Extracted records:
- - - - -

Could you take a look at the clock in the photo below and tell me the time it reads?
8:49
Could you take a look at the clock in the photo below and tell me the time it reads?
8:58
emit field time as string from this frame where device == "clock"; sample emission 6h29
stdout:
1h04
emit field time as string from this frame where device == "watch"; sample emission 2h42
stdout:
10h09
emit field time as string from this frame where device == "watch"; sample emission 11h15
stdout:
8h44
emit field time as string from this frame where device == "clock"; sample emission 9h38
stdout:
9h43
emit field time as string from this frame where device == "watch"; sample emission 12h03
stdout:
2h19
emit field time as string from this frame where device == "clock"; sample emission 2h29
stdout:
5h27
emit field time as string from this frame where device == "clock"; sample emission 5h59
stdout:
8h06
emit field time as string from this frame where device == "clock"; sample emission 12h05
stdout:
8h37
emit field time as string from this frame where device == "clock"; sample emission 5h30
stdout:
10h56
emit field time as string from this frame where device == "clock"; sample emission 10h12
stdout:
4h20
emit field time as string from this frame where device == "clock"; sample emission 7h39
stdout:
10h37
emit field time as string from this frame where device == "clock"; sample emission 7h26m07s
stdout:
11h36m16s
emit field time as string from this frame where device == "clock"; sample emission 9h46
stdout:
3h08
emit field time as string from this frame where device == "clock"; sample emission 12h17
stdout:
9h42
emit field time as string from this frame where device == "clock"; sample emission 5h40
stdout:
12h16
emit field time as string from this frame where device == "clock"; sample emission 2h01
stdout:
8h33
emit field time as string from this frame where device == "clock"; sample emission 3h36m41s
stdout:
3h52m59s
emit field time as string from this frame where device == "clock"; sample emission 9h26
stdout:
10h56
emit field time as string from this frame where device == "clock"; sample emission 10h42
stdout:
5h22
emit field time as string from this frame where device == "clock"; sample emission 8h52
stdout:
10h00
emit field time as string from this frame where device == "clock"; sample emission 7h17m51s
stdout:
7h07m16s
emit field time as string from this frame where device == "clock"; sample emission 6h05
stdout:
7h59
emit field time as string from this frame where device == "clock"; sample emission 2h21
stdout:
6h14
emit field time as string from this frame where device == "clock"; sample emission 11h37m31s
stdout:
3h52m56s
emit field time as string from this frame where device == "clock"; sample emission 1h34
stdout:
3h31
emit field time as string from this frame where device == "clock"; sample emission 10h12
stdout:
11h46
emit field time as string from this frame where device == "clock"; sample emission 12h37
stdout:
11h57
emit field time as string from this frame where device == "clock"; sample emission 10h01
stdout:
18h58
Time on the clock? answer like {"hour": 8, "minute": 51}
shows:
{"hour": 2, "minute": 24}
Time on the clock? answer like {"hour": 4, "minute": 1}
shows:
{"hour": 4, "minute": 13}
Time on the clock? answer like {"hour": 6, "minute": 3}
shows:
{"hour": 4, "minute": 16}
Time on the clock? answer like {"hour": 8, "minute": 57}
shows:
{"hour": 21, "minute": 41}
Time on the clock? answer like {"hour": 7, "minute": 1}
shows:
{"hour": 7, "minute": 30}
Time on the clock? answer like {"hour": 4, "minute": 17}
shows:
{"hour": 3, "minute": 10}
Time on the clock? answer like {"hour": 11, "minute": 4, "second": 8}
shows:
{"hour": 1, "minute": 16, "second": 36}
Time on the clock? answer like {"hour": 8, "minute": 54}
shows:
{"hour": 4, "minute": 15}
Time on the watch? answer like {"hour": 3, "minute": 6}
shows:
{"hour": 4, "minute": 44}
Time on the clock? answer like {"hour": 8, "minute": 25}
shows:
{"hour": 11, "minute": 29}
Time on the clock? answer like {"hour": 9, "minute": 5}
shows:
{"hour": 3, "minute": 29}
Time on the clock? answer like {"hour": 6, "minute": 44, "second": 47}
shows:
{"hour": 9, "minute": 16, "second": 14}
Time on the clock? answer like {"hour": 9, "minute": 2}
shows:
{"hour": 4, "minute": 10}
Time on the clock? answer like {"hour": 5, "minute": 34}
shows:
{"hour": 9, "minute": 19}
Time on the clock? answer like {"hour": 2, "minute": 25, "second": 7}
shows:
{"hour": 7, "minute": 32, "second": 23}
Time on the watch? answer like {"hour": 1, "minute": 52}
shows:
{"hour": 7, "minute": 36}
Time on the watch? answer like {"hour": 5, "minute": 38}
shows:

- - - - -

Job — How many lines in the rows above contain the string "second"? Give only the number.

Result of this exercise — 6